Agora, “penso que temos mais quatro ou cinco anos de investimento europeu para nos tornarmos independentes da nossa dependência de outros países”.

Questionado sobre o caso que envolveu a norte-americana de IA Anthropic e o Pentágono, porque a primeira recusou o uso irrestrito da Inteligência Artificial na área da defesa, Gustavo Medina considera que ter os humanos na supervisão faz sentido neste momento. “Vou ser um pouco controverso aqui: Na minha opinião, o conceito de Human-In-The-Loop (HITL) [supervisão humano] é o mais adequado atualmente.” Nesse sentido, “a decisão final deve ser controlada por um ser humano, isso reduzirá sempre o nosso tempo de resposta, mas o problema é que os ‘maus’ não estão a fazer isso”, prossegue.

Na Europa, “sofremos de um certo idealismo ingénuo, achamos que somos boas pessoas, valorizamos os aspetos sociais e humanos da sociedade mais do que outros países e continentes”, agora “a minha única preocupação é que nem todos pensam da mesma forma”. E, neste caso específico, de uso sem supervisão humana, “pode tornar-se uma desvantagem significativa, se necessário”, salienta Gustavo Medina. Para o CEO da XRF, esta “não é uma questão simples”.
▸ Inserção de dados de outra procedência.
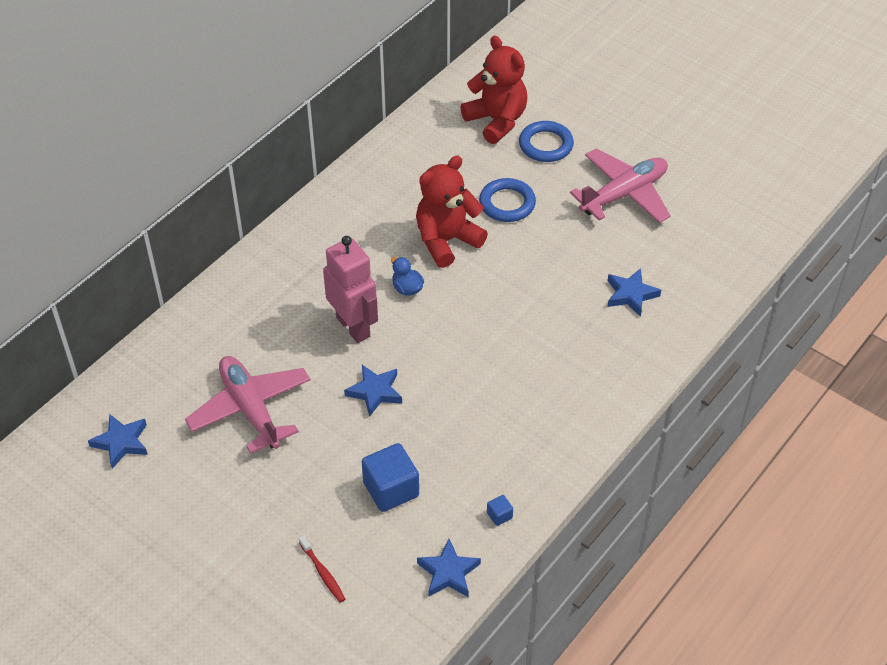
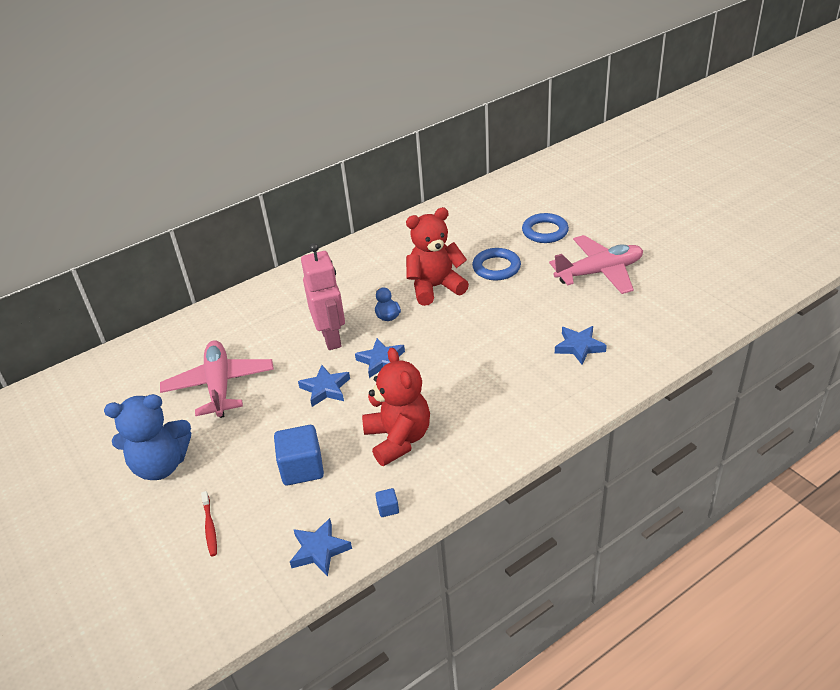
camera: 20 degrees right, 10 degrees down
blue star [88,414,148,469] -> blue star moved to [355,338,405,378]
red teddy bear [460,36,527,144] -> red teddy bear moved to [362,348,430,466]
none -> blue teddy bear [104,394,191,480]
Questionado sobre se a Europa deverá debater o tema do uso dual da IA, já que a regulação de inteligência artificial (AI Act) não se aplica ao setor da defesa, o responsável admite que a visão europeia poderá mudar. “Penso que a Europa começará a eliminar as suas próprias regulações quando as coisas se complicarem”, admite.

Se, por hipótese, “a Rússia começar a atacar a Europa com sistemas totalmente autónomos que tomam decisões e matam pessoas sem pensar duas vezes” como irá reagir a Europa, questiona. Ou se a China usar, “imagine-se um robô, um daqueles cães-robô armados que nunca falham”, exemplifica.

“Imagine a desvantagem competitiva que teremos em algum momento. Não é uma questão simples. Isto, como dizemos em Espanha, é um caso de ‘quero, mas não posso'”, salienta.

Quer dizer, “adoraríamos manter as coisas assim, mas nem os acordos nucleares da Guerra Fria se mantiveram”, aponta, manifestando-se um pouco pessimista em relação a este tema.

Sobre se a tecnológica está a participar na guerra da Ucrânia, Rosário Medina diz que “indiretamente sim, através da NATO”. “Em vários exercícios da NATO fomos identificados como estando entre os 10 melhores em inovação”, diz, salientando que “a única forma de uma startup competir com uma grande empresa de defesa é sendo mais rápida”.

“Nunca teremos mais dinheiro, nunca teremos mais recursos, mas somos muito mais rápidos e esta é a oportunidade”, remata Gustavo Medina.